The first time since the beginning of the war in the Ukraine – Strack-Zimmermann complains about “Markus Lanz”: “They didn’t make it easy for us”

"The world is rearranging itself, Vladimir Putin* has knocked over the chessboard - in the middle of the game!", says Germany's former ambassador to Russia, Rüdiger von Fritsch.

Germany must adapt to this new situation, "a world of confrontation", and show leadership, also internationally.

The fact that Strack-Zimmermann and her colleagues Michael Roth (SPD) and Anton Hofreiter (Greens) in Ukraine got an impression of the situation on site was not done with the approval of Olaf Scholz.

A person close to the chancellor, who did not name Strack-Zimmermann, let the trio know that "no war tourism" was wanted in the Ukraine.

"They didn't make it easy for us," she says of the trip to the war zone.

Münstermann also confirms that she knows that the Chancellery did not appreciate the politicians' trip to Ukraine.

"Markus Lanz" - these were his guests on April 19:

  • Marie-Agnes Strack-Zimmermann (FDP)

    – Chairwoman of the Bundestag Defense Committee

  • Christian Mölling

    – defense expert

  • Kerstin Münstermann

    – journalist at the

    Rheinische Post

  • Rüdiger von Fritsch

    – ex-diplomat

However, von Fritsch does not believe that the war will come to an end anytime soon.

A “Great Russian imperial reflex and geopolitical goals”* would prevent that.

The core question is whether Russia can bring Ukraine under its control in the future or not, because Putin considers the country a possible "bridgehead" for NATO.

"And that's why we have to support them," says Strack-Zimmermann carefully.

Mölling agrees with von Fritsch that the war could drag on for a long time.

He thinks "two to five years" is conceivable, which also opens up the prospect for Chancellor Scholz to think long-term, such as offering military training for Ukrainian soldiers instead of just making decisions every two weeks.

Strack-Zimmermann admits that the government must face up to all of these discussions.

For her, this also includes a possible reform of the United Nations in order to be able to secure a value-based order globally, instead of allowing a situation to arise in which “the only thing that counts is: who has the biggest weapons, who is the most brutal?

That would be a tragedy."

"Markus Lanz" - The conclusion of the show

On day 55 of the Ukraine war, the “Markus Lanz” group despairs of the rhetoric of Chancellor Olaf Scholz (SPD)*.

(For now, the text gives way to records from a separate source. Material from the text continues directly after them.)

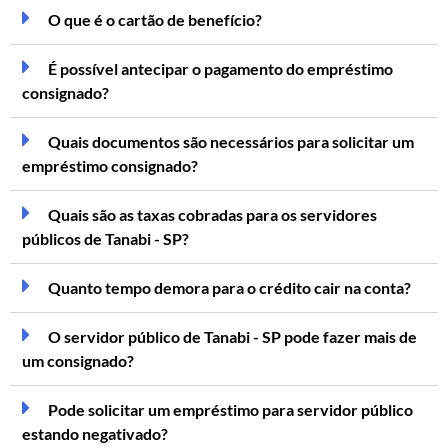
O que é o cartão de benefício?
É possível antecipar o pagamento do empréstimo
consignado?
Quais documentos são necessários para solicitar um
empréstimo consignado?
Quais são as taxas cobradas para os servidores
públicos de Tanabi - SP?
Quanto tempo demora para o crédito cair na conta?
O servidor público de Tanabi - SP pode fazer mais de
um consignado?
Pode solicitar um empréstimo para servidor público
estando negativado?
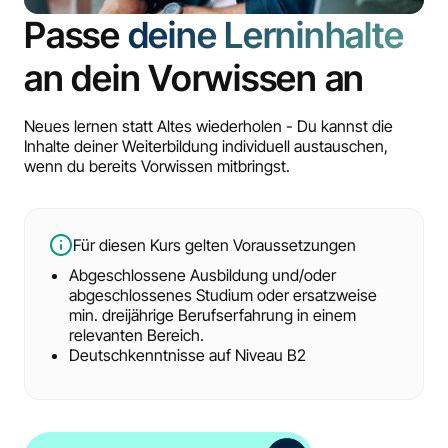
Passe
deine Lerninhalte
an dein Vorwissen an
Neues lernen statt Altes wiederholen - Du kannst die
Inhalte deiner Weiterbildung individuell austauschen,
wenn du bereits Vorwissen mitbringst.
Für diesen Kurs gelten Voraussetzungen
Abgeschlossene Ausbildung und/oder
abgeschlossenes Studium oder ersatzweise
min. dreijährige Berufserfahrung in einem
relevanten Bereich.
Deutschkenntnisse auf Niveau B2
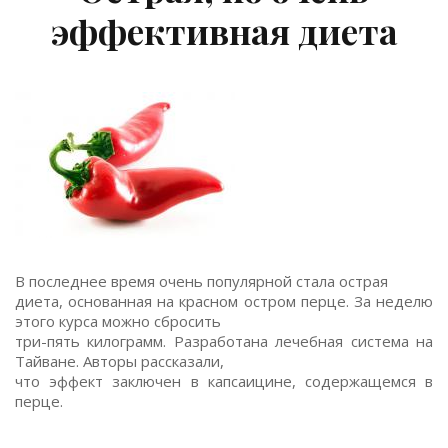
эффективная диета
В последнее время очень популярной стала острая
диета, основанная на красном остром перце. За неделю
этого курса можно сбросить
три-пять килограмм. Разработана лечебная система на
Тайване. Авторы рассказали,
что эффект заключен в капсаицине, содержащемся в
перце.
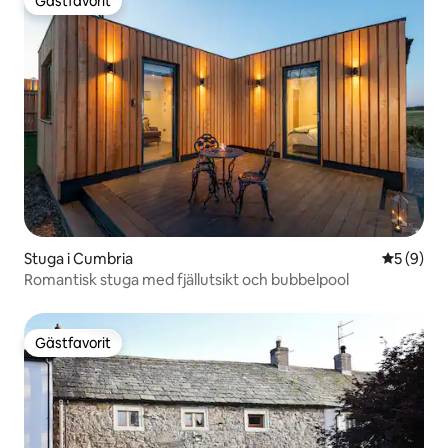
Gästfavorit
Gästfavorit
Stuga i Cumbria
5 av 5 i 
5 (9)
Romantisk stuga med fjällutsikt och bubbelpool
Gästfavorit
Gästfavorit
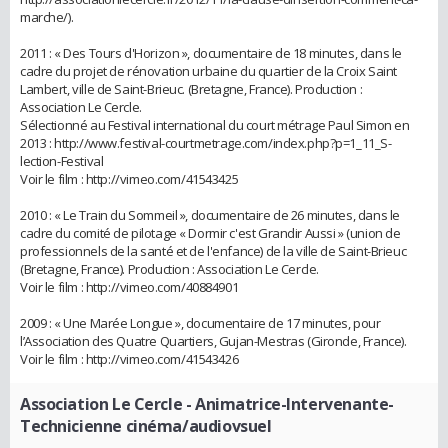
marche/).
2011 : « Des Tours d'Horizon », documentaire de 18 minutes, dans le
cadre du projet de rénovation urbaine du quartier de la Croix Saint
Lambert, ville de Saint-Brieuc. (Bretagne, France). Production :
Association Le Cercle.
Sélectionné au Festival international du court métrage Paul Simon en
2013 : http://www.festival-courtmetrage.com/index.php?p=1_11_S-
lection-Festival
Voir le film : http://vimeo.com/41543425
2010 : « Le Train du Sommeil », documentaire de 26 minutes, dans le
cadre du comité de pilotage « Dormir c'est Grandir Aussi » (union de
professionnels de la santé et de l'enfance) de la ville de Saint-Brieuc
(Bretagne, France). Production : Association Le Cercle.
Voir le film : http://vimeo.com/40884901
2009 : « Une Marée Longue », documentaire de 17 minutes, pour
l’Association des Quatre Quartiers, Gujan-Mestras (Gironde, France).
Voir le film : http://vimeo.com/41543426
Association Le Cercle
- Animatrice-Intervenante-
Technicienne cinéma/audiovsuel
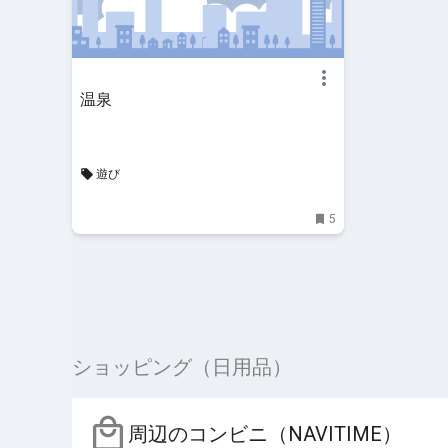
温泉
遊び
5
ショッピング（日用品）
周辺のコンビニ（NAVITIME）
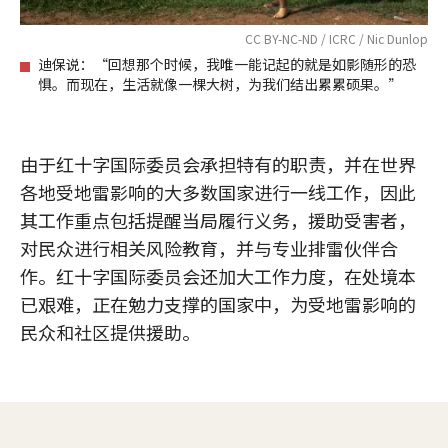
CC BY-NC-ND / ICRC / Nic Dunlop
迪保说：“回想那个时候，我唯一能记起的就是如影随形的恐
惧。而现在，生活就像一棵大树，为我们结出累累硕果。”
由于红十字国际委员会承担特有的职责，并在世界
各地受地雷影响的大多数国家进行一线工作，因此
其工作重点包括提醒当局履行义务，援助受害者，
对民众进行相关风险教育，并与专业排雷伙伴合
作。红十字国际委员会还加大工作力度，在处境本
已艰难，正在勉力支撑的国家中，为受地雷影响的
民众和社区提供援助。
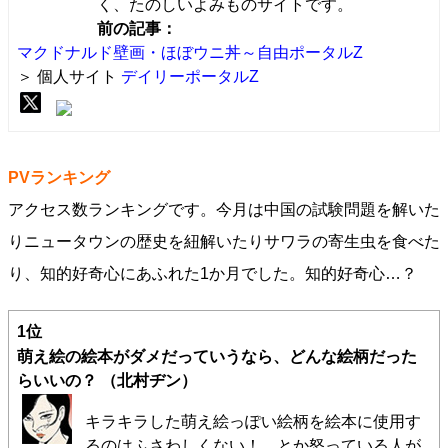
く、たのしいよみものサイトです。
前の記事：
マクドナルド壁画・ほぼウニ丼～自由ポータルZ
＞ 個人サイト
デイリーポータルZ
PVランキング
アクセス数ランキングです。今月は中国の試験問題を解いた
りニュータウンの歴史を紐解いたりサワラの寄生虫を食べた
り、知的好奇心にあふれた1か月でした。知的好奇心…？
1位
萌
え絵の絵本がダメだっていうなら、どんな絵柄だった
らいいの？
（北村ヂン）
キラキラした萌え絵っぽい絵柄を絵本に使用す
るのはふさわしくない！ とか怒っている人が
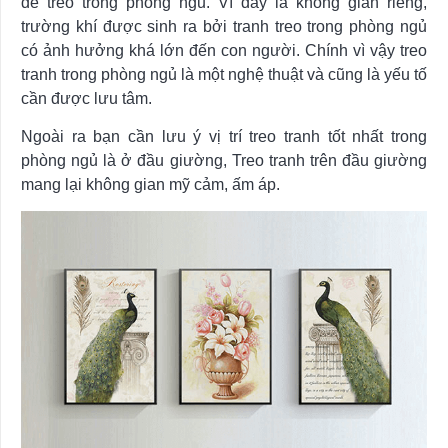
để treo trong phòng ngủ. Vì đây là không gian riêng,
trường khí được sinh ra bởi tranh treo trong phòng ngủ
có ảnh hưởng khá lớn đến con người. Chính vì vậy treo
tranh trong phòng ngủ là một nghệ thuật và cũng là yếu tố
cần được lưu tâm.
Ngoài ra bạn cần lưu ý vị trí treo tranh tốt nhất trong
phòng ngủ là ở đầu giường, Treo tranh trên đầu giường
mang lại không gian mỹ cảm, ấm áp.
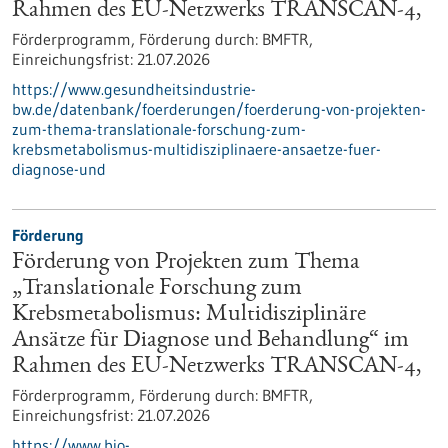
Rahmen des EU-Netzwerks TRANSCAN-4,
Förderprogramm,
Förderung durch:
BMFTR,
Einreichungsfrist:
21.07.2026
https://www.gesundheitsindustrie-
bw.de/datenbank/foerderungen/foerderung-von-projekten-
zum-thema-translationale-forschung-zum-
krebsmetabolismus-multidisziplinaere-ansaetze-fuer-
diagnose-und
Förderung
Förderung von Projekten zum Thema
„Translationale Forschung zum
Krebsmetabolismus: Multidisziplinäre
Ansätze für Diagnose und Behandlung“ im
Rahmen des EU-Netzwerks TRANSCAN-4,
Förderprogramm,
Förderung durch:
BMFTR,
Einreichungsfrist:
21.07.2026
https://www.bio-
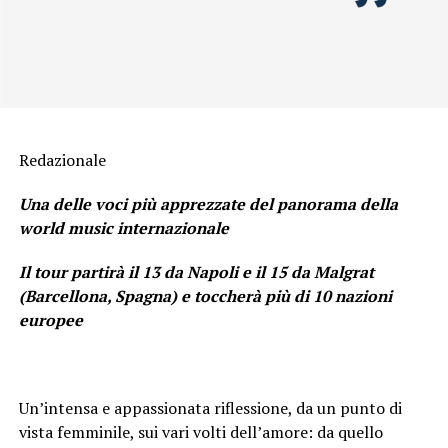
Redazionale
Una delle voci più apprezzate del panorama della
world music internazionale
Il tour partirà il 13 da Napoli e il 15 da Malgrat
(Barcellona, Spagna) e toccherà più di 10 nazioni
europee
Un’intensa e appassionata riflessione, da un punto di
vista femminile, sui vari volti dell’amore: da quello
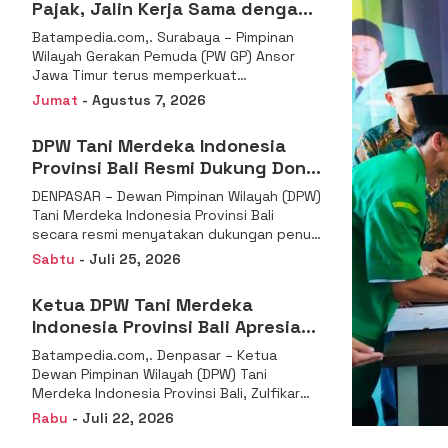
Pajak, Jalin Kerja Sama dengan
DJP se-Jatim
Batampedia.com,. Surabaya – Pimpinan
Wilayah Gerakan Pemuda (PW GP) Ansor
Jawa Timur terus memperkuat
komitmennya dalam membangun
Jumat
- Agustus 7, 2026
kemandirian ekonomi
DPW Tani Merdeka Indonesia
Provinsi Bali Resmi Dukung Don
Muzakir Mengisi Jabatan Wakil
DENPASAR – Dewan Pimpinan Wilayah (DPW)
Menteri Pertanian RI
Tani Merdeka Indonesia Provinsi Bali
secara resmi menyatakan dukungan penuh
kepada Ketua Umum
Sabtu
- Juli 25, 2026
Ketua DPW Tani Merdeka
Indonesia Provinsi Bali Apresiasi
Penunjukan Dr. Sudaryono
Batampedia.com,. Denpasar – Ketua
sebagai Kepala Badan Gizi
Dewan Pimpinan Wilayah (DPW) Tani
Nasional
Merdeka Indonesia Provinsi Bali, Zulfikar
Wijaya, S.E., menyampaikan ucapan
Rabu
- Juli 22, 2026
selamat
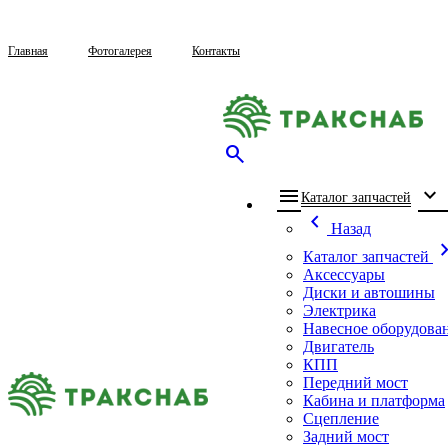
Главная
Фотогалерея
Контакты
search
menu
expand_more
che
Каталог запчастей
chevron_left
Назад
chevron_
Каталог запчастей
Аксессуары
Диски и автошины
Электрика
Навесное оборудова
Двигатель
КПП
Передний мост
Кабина и платформа
Сцепление
Задний мост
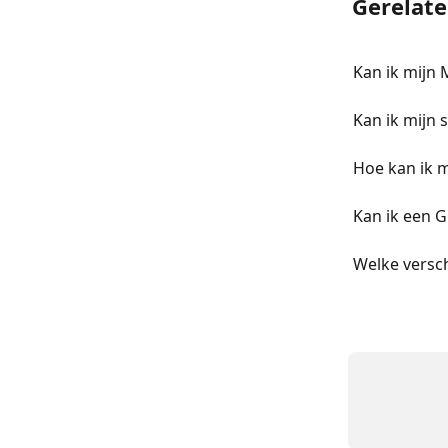
Gerelate
Kan ik mijn
Kan ik mijn 
Hoe kan ik 
Kan ik een 
Welke versc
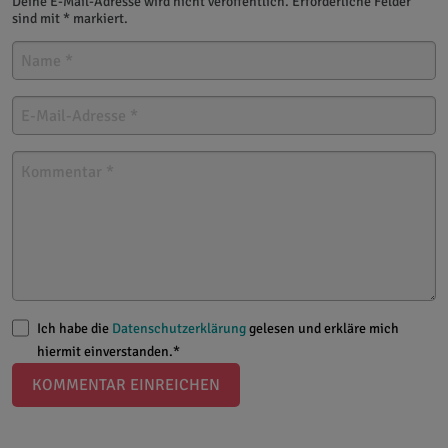
Deine E-Mail-Adresse wird nicht veröffentlich. Erforderliche Felder
sind mit * markiert.
Ich habe die
Datenschutzerklärung
gelesen und erkläre mich
hiermit einverstanden.*
KOMMENTAR EINREICHEN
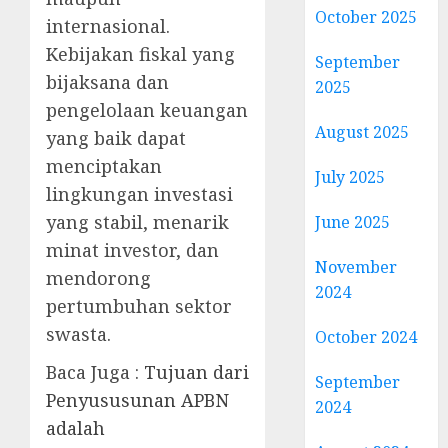
October 2025
internasional.
Kebijakan fiskal yang
September
bijaksana dan
2025
pengelolaan keuangan
August 2025
yang baik dapat
menciptakan
July 2025
lingkungan investasi
yang stabil, menarik
June 2025
minat investor, dan
November
mendorong
2024
pertumbuhan sektor
swasta.
October 2024
Baca Juga :
Tujuan dari
September
Penyususunan APBN
2024
adalah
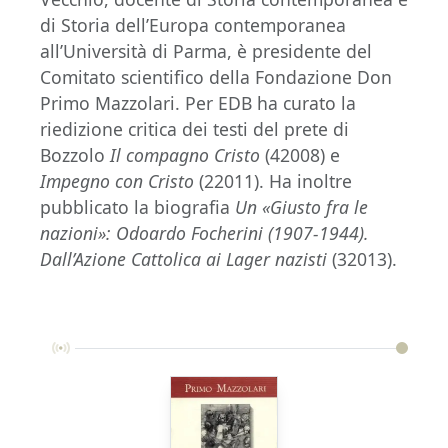
di Storia dell’Europa contemporanea
all’Università di Parma, è presidente del
Comitato scientifico della Fondazione Don
Primo Mazzolari. Per EDB ha curato la
riedizione critica dei testi del prete di
Bozzolo
Il compagno Cristo
(42008) e
Impegno con Cristo
(22011). Ha inoltre
pubblicato la biografia
Un «Giusto fra le
nazioni»: Odoardo Focherini (1907-1944).
Dall’Azione Cattolica ai Lager nazisti
(32013).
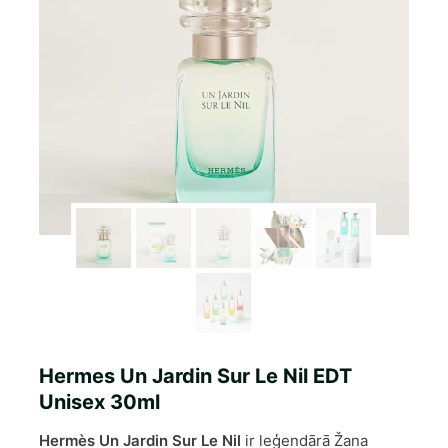
Hermes Un Jardin Sur Le Nil EDT
Unisex 30ml
Hermès Un Jardin Sur Le Nil
ir leģendārā Žana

FDP politician Marie-Agnes Strack-Zimmermann found it incomprehensible that he continued to express his reluctance to deliver weapons.

The defense committee chair criticized the chancellor for his inaction, triggering a lot of nods in the panel discussion.

Journalist Kerstin Münstermann, ex-diplomat Rüdiger von Fritsch and defense expert Christian Mölling look together with the FDP politician at Putin's war in Ukraine and speculate on how the conflict and the political world order could develop.

The bitter prospect: The war in Ukraine is likely to keep the world in suspense for much longer.

(Hermann Racke) *Merkur.de is an offer from IPPEN.MEDIA.